# [Exercise details]
Could the records below please be retyped exactly, with their pictures left out?

##############################

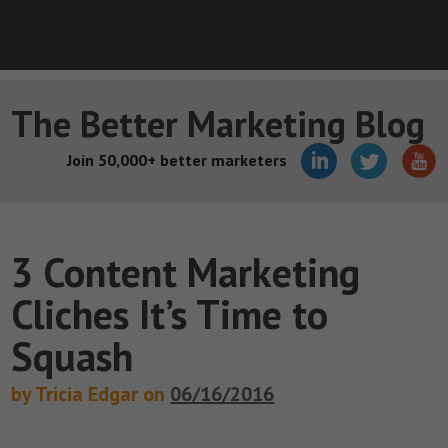
The Better Marketing Blog
Join 50,000+ better marketers
3 Content Marketing
Cliches It’s Time to
Squash
by Tricia Edgar on
06/16/2016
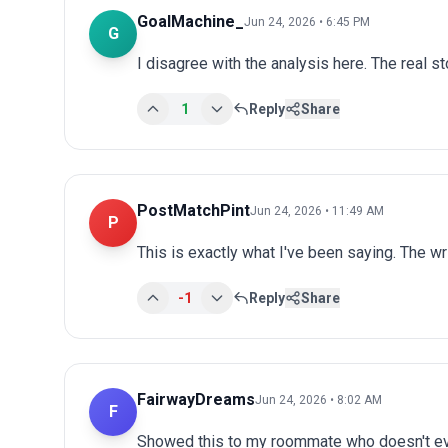
GoalMachine_
Jun 24, 2026 • 6:45 PM
G
I disagree with the analysis here. The real s
1
Reply
Share
PostMatchPint
Jun 24, 2026 • 11:49 AM
P
This is exactly what I've been saying. The wr
-1
Reply
Share
FairwayDreams
Jun 24, 2026 • 8:02 AM
F
Showed this to my roommate who doesn't ev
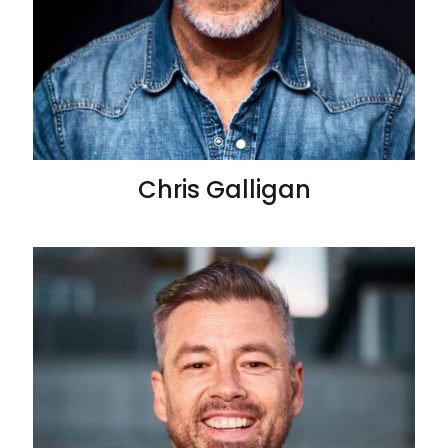
Chris Galligan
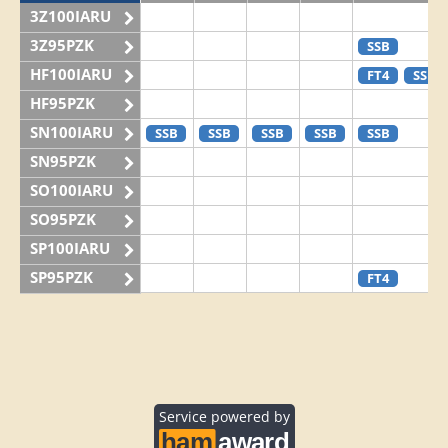
3Z100IARU
3Z95PZK
SSB
HF100IARU
FT4
SSB
HF95PZK
SN100IARU
SSB
SSB
SSB
SSB
SSB
SN95PZK
SO100IARU
SO95PZK
SP100IARU
SP95PZK
FT4
Service powered by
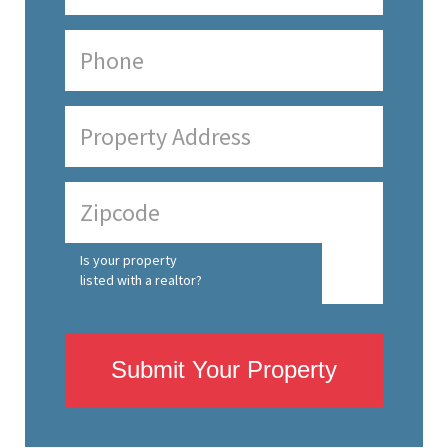
Is your property
listed with a realtor?
Submit Your Property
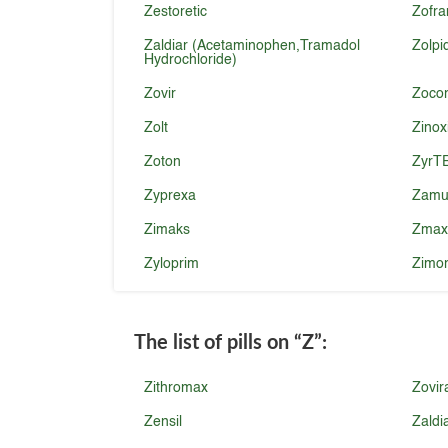
Zestoretic
Zofra
Zaldiar (Acetaminophen,Tramadol
Zolp
Hydrochloride)
Zovir
Zoco
Zolt
Zinox
Zoton
ZyrT
Zyprexa
Zamu
Zimaks
Zmax
Zyloprim
Zimo
The list of pills on
“Z”
:
Zithromax
Zovir
Zensil
Zaldi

##############################

# [Exercise result]
The Better Marketing Blog
Join 50,000+ better marketers
3 Content Marketing
Cliches It’s Time to
Squash
by Tricia Edgar on
06/16/2016
GoalMachine_
Jun 24, 2026 • 6:45 PM
G
I disagree with the analysis here. The real s
1
Reply
Share
PostMatchPint
Jun 24, 2026 • 11:49 AM
P
This is exactly what I've been saying. The wr
-1
Reply
Share
FairwayDreams
Jun 24, 2026 • 8:02 AM
F
Showed this to my roommate who doesn't ev
Chris Galligan
3Z100IARU
3Z95PZK
SSB
HF100IARU
FT4
SSB
HF95PZK
SN100IARU
SSB
SSB
SSB
SSB
SSB
SN95PZK
SO100IARU
SO95PZK
SP100IARU
SP95PZK
FT4
Service powered by
Is your property
listed with a realtor?
Submit Your Property
Zestoretic
Zofra
Zaldiar (Acetaminophen,Tramadol
Zolp
Hydrochloride)
Zovir
Zoco
Zolt
Zinox
Zoton
ZyrT
Zyprexa
Zamu
Zimaks
Zmax
Zyloprim
Zimo
The list of pills on
“Z”
:
Zithromax
Zovir
Zensil
Zaldi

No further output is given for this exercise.